There may be plenty of “Things Real People Don’t Say About Advertising,” but that doesn’t mean they don’t pay attention when a brand does something right. This subject was top of mind for me recently when I tried out a new hair salon. The experience was good, but it was what happened after I walked out the door that really stuck. Within days of my appointment, I got a follow-up phone call, a mailed thank-you postcard, and a mobile invitation to receive text message reminders from the salon.
The place did a number of things right: it extended the customer experience beyond the salon, it did so while the activity was still fresh in my mind, and it employed multiple consumer touch points. In other words, it demonstrated a practiced and masterful approach to customer relationship management (CRM). As is the mark with any good CRM experience, the brand came off as genuine and accommodating…in other words, real.
Online, achieving this same level of customer service often boils down to using a single tool: social media. Social media does everything the aforementioned touch points can do and more by initiating – and maintaining – a dialogue with existing customers. It provides an opportunity to connect with consumers on a deeper, more authentic level, and like that phone call, postcard, and text message, it’s guaranteed to reach valuable new and current clients.
Social sites are also a bigger part of digital marketing in general, however, and their usage has had some curious consequences. Increasingly, digital campaigns of all sorts – whether they’re intended to launch a new product or boost category sales – are expected to simultaneously incorporate elements of customer service.

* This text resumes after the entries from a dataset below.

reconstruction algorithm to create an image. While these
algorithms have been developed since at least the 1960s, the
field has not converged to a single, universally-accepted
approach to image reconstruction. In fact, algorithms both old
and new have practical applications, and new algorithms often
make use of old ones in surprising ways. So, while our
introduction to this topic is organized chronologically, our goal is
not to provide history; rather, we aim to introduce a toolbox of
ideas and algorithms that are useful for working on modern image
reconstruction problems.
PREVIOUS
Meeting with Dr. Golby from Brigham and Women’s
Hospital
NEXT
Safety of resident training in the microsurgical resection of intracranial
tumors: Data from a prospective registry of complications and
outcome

In a way it’s understandable. Few platforms are as well-suited to CRM as Facebook or Twitter. But does that mean brands must necessarily address CRM whenever a campaign includes a Facebook page or tweets? This question was put to Procter & Gamble’s Old Spice brand when it used social media to create 2010’s biggest viral phenomenon. Although it didn’t claim to be creating a CRM campaign, some criticized the brand for failing to focus on its most important customers. Instead of providing value for segmented customers, the campaign was said to offer only “temporary entertainment value” for everyone.
Was Old Spice agency Wieden+Kennedy remiss in calling on celebrity participation instead of drawing in more actual customers? Its some 110 million total brand Web views and increase in overall sales would suggest not. Then again, how much more effort would have been involved in integrating a CRM element that served to reward existing Old Spice users?
These are issues that all agencies must now address as they build modern digital campaigns. It doesn’t take much to practice good customer service, particularly when compared to developing a mass media viral campaign. It makes sense, then, that marketers should be marrying the intentions displayed by that salon with campaigns that already include methods of authentic communication. When an exciting new online ad campaign includes videos, distribute them to existing customers through e-mail first to reward loyal clients with a sneak-peek. If a campaign warrants a new tab on your brand’s Facebook page, invite existing fans to comment for a chance to win a free product or related gift. When streaming tweets into your display ads, don’t just use Twitter to alert customers to new products being carried by your stores…put out a call to shoppers welcoming additional suggestions and point them to the ads to boost word of mouth.
Social media is changing the way we approach CRM, but the tenets of good customer service remain. If you can combine customer appreciation, authenticity, and effort with your existing online media, you may end up with a campaign that serves two vital goals instead of one.